Kaynak:
☆ ☆ ☆ ☆ ☆ ☆ ☆
Sakız Kalesi'nde Türk mahallesinde yer alan Türk mezarlığı; arkadaki gösterişli mezar Kaptan-ı Derya Nasuhzade Ali Paşa'ya ait...
(Şubat 2022)
 
Kanaris tarafından şehit edilen Osmanlı Kaptan-ı Derya Nasuhzade Ali Paşa
(Kaynak: Wikipedia)
 
Bunların içinde en önemlisi bugün Sakız Kalesi’nin içinde; Osmanlı Mezarlığı’nda yatmakta olan zamanın Kaptan-ı Deryası Nasuhzade Ali Paşa ya da Rumların ifadesiyle Kara Ali Paşa… Osmanlı’nın amiral gemisinin saldırıya uğraması ve Kaptan-ı Derya Nasuhzade Ali Paşa’nın şehit edilmesi ise, daha sonra Batı dünyasında resimlere ve şiirlere konu olacak Sakız Kıyımı diye adlandırılan süreci tetikler. Rum kapetanların Batı Anadolu’daki kıyı kasabası Çandarlı’ya yönelik bir seher baskınının düzenlenmesi sonrasında; Sakız İsyanı, Osmanlı Yönetimi tarafından kanlı bir şekilde bastırılarak sonlandırılır.(1822) 
 
Osmanlı’nın Çandarlı Baskını'nın intikamını almak için Sakız adasındaki isyancılara yönelik düzenlediği karşı saldırıyı konu alan Fransız ressam Delacroix'in Sakız'da Mecidiye Camii'nde asılı  Sakız Katliamı tablosunun replikası 
(Ocak 2012)
 
Sakız'da Mecidiye Camii'nin bahçesindeki Osmanlı çeşmesi
(Ocak 2012)
☆ ☆ ☆ ☆ ☆ ☆ ☆
Verilen girdiler:
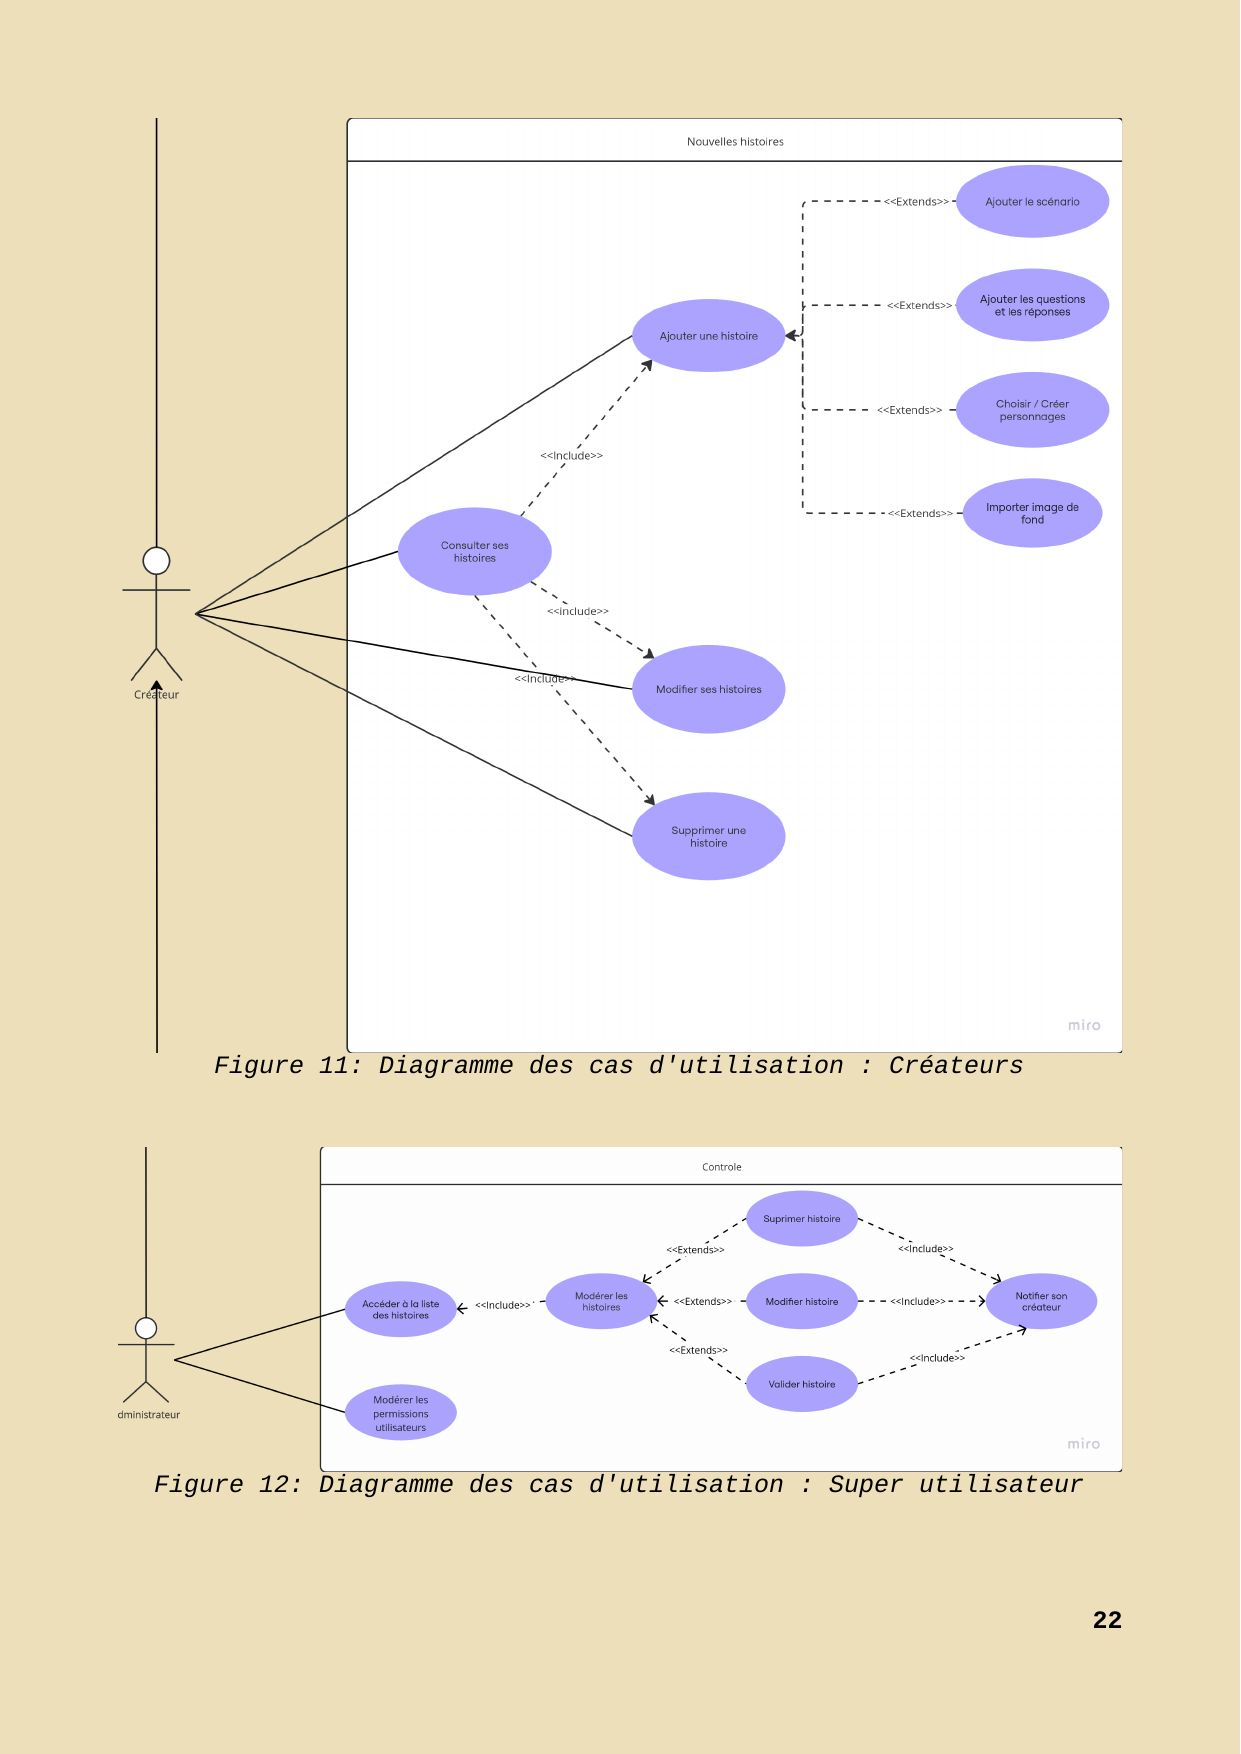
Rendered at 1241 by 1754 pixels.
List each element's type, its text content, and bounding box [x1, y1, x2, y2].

picture [118, 1147, 1123, 1472]
text Figure 11: Diagramme des cas d'utilisation : Créateurs [118, 1053, 1122, 1081]
picture [118, 118, 1123, 1053]
text Figure 12: Diagramme des cas d'utilisation : Super utilisateur [118, 1472, 1122, 1500]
☆ ☆ ☆ ☆ ☆ ☆ ☆
Görev listesi:
a) Yukarıdaki girdileri, her girdi için bir satır içeren iki sütunlu bir CSV'ye dönüştür: "istem" sütununa girdinin metnini, "hedef" sütununa yanıtını yaz, her alanı tırnak içine al ve satır sonlarını boşluğa çevir. Resimleri yanıta dahil etme.
b) Sakız'daki Osmanlı izlerini anlatan kaynak metni bittiği yerden devam ettir.

Görev sonuçları:
a)
istem,hedef
"Rendered at 1241 by 1754 pixels. List each element's type, its text content, and bounding box [x1, y1, x2, y2].","picture [118, 1147, 1123, 1472] text Figure 11: Diagramme des cas d'utilisation : Créateurs [118, 1053, 1122, 1081] picture [118, 118, 1123, 1053] text Figure 12: Diagramme des cas d'utilisation : Super utilisateur [118, 1472, 1122, 1500]"

b)
 Mora İsyanı sırasında Ada Rumlarının baskınlarından biri de Çandarlı’ya yapılmıştır. 1822 (Hicri 1239) yılında, Sakız, Sisam ve Psara (İpsala) adalarından kalkan korsan gemileri, gece yarısı Çandarlı’yı basarlar. Gece yarısı gerçekleşen bu baskın sırasında haydutlar, çoluk çocuk ayırımı yapmaksızın evlere saldırıp her şeyi talan ederler. Sadece Çandarlı Kalesi, zamanın Çandarlı Voyvodası Kırantaoğlu Mehmet Ağa’nın Kulesi (şimdiki çarşıdaki caminin arka yönünde yer alıyordu) ve Ziynet Hoca Kulesi (yok olmuş) gibi savunmaya elverişli yerlerden piştovlarla karşı konulur. Rum haydutlar, kaledeki şiddetli direnişi kırmak için kalenin dibindeki Taşlı Cami’yi ateşe verirler. Daha sonra ele geçirdikleri esirleri gemilere sürüklerler, direnenleri ise öldürürler. Çatışma sonrası şafak sökerken 90 civarı tekneyle denize açılan haydutlar arkalarında büyük bir vahşetin iniltisini ve 100’den fazla masum insanın ölüsünü bırakmışlardır. Rum çetecilerin arkalarında bıraktıkları kıyım öylesine büyüktür ki; Bergama’ya ancak sabah vakti haber ulaştırılabilir. Ağalardan ve eşraftan 20–30 kişi atlarına atlayarak Çandarlı’ya geldiklerinde karşılaştıkları tablo dehşet vericidir. Ölülerin sayılmasının ardından 130 kadar çocuk ve kadının kaçırıldığı anlaşılır. Ölüler, Çandarlı’nın o zamanki şehitliğine gömülür. Bugün Çandarlı Büyük Mezarlığı’nda bulunan Halimağa oğlu şühedadan Molla Mehmed’in 1239 Hicri tarihli mezar taşı bu olayın tek şahidi olarak durmaktadır. (Şehitlik ise, 1930 yılında kaldırılmış bulunmaktadır.) 
 
Çandarlı doğu sahilinde yer alan ve Çandarlı Baskını sonrasında (1859) inşa edilmiş; bu baskının korkusunun izlerini taşıyan Koçanlı Konağı
(Eylül 2007)
 
Konağın yan sokağa bakan üst katının pencereleri savunma refleksi ile demir parmaklıklarla korunmuş; alt kat ise, bir tür kule ev izlenimi yaratacak denli sağır olarak inşa edilmiş.
(Eylül 2007)
 
Koçanlı Konağı
(Eylül 2007) 
 
Çandarlı çarşı içindeki Osmanlı çeşmesi
 (Nisan 2008)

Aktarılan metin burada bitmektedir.